▸ To be done
Transcribe everything from the line containing "Return results in" down to the final line of the records, reproducing each line without any change.

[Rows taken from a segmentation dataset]
****
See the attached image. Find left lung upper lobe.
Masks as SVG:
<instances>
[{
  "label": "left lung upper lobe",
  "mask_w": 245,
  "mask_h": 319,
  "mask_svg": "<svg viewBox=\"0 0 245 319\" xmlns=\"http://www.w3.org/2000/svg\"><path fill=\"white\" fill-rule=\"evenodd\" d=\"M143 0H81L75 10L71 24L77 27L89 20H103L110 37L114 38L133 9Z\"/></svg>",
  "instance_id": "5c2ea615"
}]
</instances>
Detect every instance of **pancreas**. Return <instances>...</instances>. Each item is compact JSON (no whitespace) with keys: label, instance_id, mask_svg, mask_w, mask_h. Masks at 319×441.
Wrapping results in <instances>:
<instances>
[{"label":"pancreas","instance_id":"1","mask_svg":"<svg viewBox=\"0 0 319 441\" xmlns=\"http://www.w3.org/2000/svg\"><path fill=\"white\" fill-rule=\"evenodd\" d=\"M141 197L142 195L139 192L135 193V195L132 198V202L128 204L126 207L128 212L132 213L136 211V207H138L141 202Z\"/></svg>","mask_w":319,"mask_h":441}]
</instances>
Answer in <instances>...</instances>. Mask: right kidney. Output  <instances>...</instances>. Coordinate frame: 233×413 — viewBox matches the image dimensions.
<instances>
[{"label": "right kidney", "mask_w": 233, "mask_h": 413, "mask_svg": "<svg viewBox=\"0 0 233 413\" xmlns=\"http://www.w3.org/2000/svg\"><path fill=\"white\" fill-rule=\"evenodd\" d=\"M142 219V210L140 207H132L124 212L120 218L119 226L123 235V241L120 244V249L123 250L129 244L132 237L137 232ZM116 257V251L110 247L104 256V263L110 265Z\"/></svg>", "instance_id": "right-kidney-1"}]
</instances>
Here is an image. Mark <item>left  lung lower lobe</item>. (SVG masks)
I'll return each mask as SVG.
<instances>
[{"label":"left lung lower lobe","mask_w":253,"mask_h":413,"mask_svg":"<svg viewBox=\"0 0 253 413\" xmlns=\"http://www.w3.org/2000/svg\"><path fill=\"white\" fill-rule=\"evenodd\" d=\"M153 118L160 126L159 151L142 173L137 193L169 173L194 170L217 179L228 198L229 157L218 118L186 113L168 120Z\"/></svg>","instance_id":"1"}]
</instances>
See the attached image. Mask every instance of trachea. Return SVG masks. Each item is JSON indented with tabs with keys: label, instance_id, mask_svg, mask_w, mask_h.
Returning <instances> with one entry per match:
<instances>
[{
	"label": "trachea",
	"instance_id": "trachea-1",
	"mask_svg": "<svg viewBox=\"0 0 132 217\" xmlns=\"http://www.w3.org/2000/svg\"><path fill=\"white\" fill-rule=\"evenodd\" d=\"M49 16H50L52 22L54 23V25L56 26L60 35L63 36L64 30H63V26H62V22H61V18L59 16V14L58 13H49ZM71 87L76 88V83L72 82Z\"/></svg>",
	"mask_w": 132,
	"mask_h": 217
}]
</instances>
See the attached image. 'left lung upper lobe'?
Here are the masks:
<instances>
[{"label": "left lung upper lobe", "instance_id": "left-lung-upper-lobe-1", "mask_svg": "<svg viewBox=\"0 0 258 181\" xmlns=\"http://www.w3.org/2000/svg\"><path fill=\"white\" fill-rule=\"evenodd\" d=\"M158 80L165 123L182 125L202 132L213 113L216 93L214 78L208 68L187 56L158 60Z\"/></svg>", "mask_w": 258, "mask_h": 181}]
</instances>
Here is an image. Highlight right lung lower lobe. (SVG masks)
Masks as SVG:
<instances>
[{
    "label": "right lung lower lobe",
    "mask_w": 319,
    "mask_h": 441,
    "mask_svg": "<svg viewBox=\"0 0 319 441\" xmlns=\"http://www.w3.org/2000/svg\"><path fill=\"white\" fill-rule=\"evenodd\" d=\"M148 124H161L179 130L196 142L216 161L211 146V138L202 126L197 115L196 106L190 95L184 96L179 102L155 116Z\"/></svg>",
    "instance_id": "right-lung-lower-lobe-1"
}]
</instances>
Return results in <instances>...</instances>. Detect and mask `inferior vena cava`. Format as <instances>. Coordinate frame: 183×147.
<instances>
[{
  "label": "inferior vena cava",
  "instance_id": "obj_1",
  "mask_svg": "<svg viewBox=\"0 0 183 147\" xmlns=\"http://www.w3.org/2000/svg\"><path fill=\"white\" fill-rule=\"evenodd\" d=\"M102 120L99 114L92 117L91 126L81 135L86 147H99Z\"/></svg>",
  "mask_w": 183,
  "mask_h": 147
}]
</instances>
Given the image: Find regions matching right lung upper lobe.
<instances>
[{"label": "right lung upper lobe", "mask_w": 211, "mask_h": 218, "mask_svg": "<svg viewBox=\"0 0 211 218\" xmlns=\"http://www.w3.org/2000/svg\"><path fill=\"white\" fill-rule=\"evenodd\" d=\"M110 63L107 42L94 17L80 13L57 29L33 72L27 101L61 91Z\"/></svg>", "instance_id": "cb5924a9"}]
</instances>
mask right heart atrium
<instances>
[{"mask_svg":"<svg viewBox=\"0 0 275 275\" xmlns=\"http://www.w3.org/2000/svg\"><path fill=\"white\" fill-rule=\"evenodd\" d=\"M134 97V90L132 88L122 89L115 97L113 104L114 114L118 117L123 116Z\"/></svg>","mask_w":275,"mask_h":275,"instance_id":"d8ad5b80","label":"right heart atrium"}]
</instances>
****
▸ Answer to the problem
Return results in <instances>...</instances>. Detect and mask `inferior vena cava`. Format as <instances>. Coordinate frame: 183×147.
<instances>
[{
  "label": "inferior vena cava",
  "instance_id": "obj_1",
  "mask_svg": "<svg viewBox=\"0 0 183 147\" xmlns=\"http://www.w3.org/2000/svg\"><path fill=\"white\" fill-rule=\"evenodd\" d=\"M102 120L99 114L92 117L91 126L81 135L86 147H99Z\"/></svg>",
  "mask_w": 183,
  "mask_h": 147
}]
</instances>
Given the image: Find regions matching right lung upper lobe.
<instances>
[{"label": "right lung upper lobe", "mask_w": 211, "mask_h": 218, "mask_svg": "<svg viewBox=\"0 0 211 218\" xmlns=\"http://www.w3.org/2000/svg\"><path fill=\"white\" fill-rule=\"evenodd\" d=\"M110 63L107 42L94 17L80 13L57 29L33 72L27 101L61 91Z\"/></svg>", "instance_id": "cb5924a9"}]
</instances>
mask right heart atrium
<instances>
[{"mask_svg":"<svg viewBox=\"0 0 275 275\" xmlns=\"http://www.w3.org/2000/svg\"><path fill=\"white\" fill-rule=\"evenodd\" d=\"M134 97V90L132 88L122 89L115 97L113 104L114 114L118 117L123 116Z\"/></svg>","mask_w":275,"mask_h":275,"instance_id":"d8ad5b80","label":"right heart atrium"}]
</instances>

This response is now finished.